Mandatory conversion. The Company may, at its option, cause shares of the Series B Preferred Stock to be automatically converted at
the applicable conversion rate, but only if the closing sale price of the Company’s common stock for 20 trading days within a period of 30
consecutive trading days ending on the trading day immediately preceding the date the Company gives the conversion notice equals or exceeds
130% of the conversion price in effect on each such trading day.
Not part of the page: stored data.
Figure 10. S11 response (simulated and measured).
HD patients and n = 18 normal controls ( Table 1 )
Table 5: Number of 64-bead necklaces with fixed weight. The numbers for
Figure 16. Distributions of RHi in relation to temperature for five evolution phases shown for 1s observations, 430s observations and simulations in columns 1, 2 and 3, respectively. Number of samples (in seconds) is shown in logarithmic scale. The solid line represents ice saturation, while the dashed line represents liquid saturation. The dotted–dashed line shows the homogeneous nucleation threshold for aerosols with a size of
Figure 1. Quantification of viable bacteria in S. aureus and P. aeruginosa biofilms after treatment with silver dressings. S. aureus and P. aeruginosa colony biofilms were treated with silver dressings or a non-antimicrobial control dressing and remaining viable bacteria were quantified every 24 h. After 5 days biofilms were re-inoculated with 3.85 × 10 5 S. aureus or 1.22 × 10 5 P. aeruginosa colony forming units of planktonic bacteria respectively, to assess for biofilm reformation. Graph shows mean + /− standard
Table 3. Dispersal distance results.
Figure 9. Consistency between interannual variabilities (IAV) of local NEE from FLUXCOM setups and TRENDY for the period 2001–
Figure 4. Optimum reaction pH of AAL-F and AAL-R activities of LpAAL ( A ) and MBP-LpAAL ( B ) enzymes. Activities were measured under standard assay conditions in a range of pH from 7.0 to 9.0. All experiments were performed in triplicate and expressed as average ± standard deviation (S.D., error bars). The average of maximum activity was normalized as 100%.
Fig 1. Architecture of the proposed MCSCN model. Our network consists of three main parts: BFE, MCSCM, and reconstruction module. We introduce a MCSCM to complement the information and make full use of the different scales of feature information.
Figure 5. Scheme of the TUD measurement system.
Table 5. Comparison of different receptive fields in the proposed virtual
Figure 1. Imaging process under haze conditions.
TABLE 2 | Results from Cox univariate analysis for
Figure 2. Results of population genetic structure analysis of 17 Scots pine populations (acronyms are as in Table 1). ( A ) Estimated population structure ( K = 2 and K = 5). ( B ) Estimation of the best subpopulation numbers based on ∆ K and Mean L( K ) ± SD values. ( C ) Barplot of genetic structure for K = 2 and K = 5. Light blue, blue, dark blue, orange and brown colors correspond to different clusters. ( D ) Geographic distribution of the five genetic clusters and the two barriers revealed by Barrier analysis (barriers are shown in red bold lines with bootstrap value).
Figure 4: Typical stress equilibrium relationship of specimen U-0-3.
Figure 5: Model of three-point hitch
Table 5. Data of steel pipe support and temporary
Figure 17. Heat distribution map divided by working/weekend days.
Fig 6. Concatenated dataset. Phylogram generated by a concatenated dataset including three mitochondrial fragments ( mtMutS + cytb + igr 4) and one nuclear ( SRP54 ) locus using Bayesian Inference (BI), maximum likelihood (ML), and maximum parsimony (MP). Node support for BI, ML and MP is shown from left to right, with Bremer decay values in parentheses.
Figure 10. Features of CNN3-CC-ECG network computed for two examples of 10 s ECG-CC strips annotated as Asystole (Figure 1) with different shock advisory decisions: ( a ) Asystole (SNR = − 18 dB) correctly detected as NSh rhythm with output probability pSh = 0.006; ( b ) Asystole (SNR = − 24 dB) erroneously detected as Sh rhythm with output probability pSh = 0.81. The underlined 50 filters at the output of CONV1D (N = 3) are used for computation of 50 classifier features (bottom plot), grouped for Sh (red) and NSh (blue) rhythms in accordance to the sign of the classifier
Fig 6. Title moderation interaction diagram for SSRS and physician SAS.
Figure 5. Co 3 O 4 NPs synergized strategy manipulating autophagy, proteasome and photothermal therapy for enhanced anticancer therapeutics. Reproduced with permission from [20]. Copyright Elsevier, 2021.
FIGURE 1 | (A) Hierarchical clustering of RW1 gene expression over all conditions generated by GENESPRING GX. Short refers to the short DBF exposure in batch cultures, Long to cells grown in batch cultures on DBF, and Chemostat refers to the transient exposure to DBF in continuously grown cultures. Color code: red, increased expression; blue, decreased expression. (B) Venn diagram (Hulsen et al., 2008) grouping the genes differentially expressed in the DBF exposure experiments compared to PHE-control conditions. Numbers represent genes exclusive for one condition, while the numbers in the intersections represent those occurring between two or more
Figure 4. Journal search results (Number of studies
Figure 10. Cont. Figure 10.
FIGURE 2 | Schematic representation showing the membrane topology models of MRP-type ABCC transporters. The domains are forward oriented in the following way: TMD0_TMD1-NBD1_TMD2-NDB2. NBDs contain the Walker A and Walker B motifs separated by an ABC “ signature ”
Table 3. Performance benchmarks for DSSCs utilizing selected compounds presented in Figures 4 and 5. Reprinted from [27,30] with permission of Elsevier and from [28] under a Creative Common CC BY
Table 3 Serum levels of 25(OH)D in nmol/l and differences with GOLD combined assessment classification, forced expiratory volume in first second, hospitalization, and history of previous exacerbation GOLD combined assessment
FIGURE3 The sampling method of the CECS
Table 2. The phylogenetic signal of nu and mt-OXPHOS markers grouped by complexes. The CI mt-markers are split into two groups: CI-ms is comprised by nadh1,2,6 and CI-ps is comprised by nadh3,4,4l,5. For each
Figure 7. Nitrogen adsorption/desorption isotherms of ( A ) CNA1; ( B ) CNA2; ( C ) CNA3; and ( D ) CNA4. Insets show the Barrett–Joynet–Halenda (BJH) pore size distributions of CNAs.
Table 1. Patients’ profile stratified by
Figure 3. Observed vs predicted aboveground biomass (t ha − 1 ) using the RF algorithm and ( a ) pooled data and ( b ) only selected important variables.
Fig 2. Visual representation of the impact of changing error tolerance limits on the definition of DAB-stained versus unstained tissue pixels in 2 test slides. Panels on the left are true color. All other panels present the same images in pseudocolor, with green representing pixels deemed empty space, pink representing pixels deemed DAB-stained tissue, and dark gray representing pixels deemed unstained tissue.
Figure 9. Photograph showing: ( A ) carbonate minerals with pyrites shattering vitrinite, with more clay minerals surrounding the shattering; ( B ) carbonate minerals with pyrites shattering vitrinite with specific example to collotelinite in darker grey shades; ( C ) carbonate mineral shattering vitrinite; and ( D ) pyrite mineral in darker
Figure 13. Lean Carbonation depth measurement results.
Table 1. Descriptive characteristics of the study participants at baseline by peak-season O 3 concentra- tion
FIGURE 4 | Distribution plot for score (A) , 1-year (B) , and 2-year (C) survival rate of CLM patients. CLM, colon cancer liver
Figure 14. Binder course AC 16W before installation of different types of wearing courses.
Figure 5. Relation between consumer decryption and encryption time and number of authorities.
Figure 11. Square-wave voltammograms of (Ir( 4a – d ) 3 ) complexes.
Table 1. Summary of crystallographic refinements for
Conversion rights. Each share of Series B Preferred Stock may be converted at any time, at the option of the holder, into 0.8608 shares
of the Company’s common stock (which is based on an initial conversion price of approximately $58.08 per share of common stock, subject to
further adjustment) plus cash in lieu of fractional shares, subject to the Company’s right to settle all or a portion of any such conversion in cash or
shares of the Company’s common stock. If the Company elects to settle all or any portion of its conversion obligation in cash, the conversion
value and the number of shares of the Company’s common stock it will deliver upon conversion (if any) will be based upon a 20 trading day
averaging period.
Upon any conversion, the holder will not receive any cash payment representing accumulated and unpaid dividends on the Series B
Preferred Stock, whether or not in arrears, except in limited circumstances. The conversion rate is equal to $50 divided by the conversion price at
the time. The conversion price is subject to adjustment upon the occurrence of certain events. The conversion price on the conversion date and the
number of shares of the Company’s common stock, as applicable, to be delivered upon conversion may be adjusted if certain events occur.
-------------------------
You can find this stuff yourself in the Annual Report.
Dan Steffens
Energy Prospectus Group
Energy Prospectus Group
Re: PetroQuest Energy (PQ)
Thanks. It may be a reasonable bet if you trust the management.
Re: PetroQuest Energy (PQ)
Can you give us any reason that we should not trust PQ management?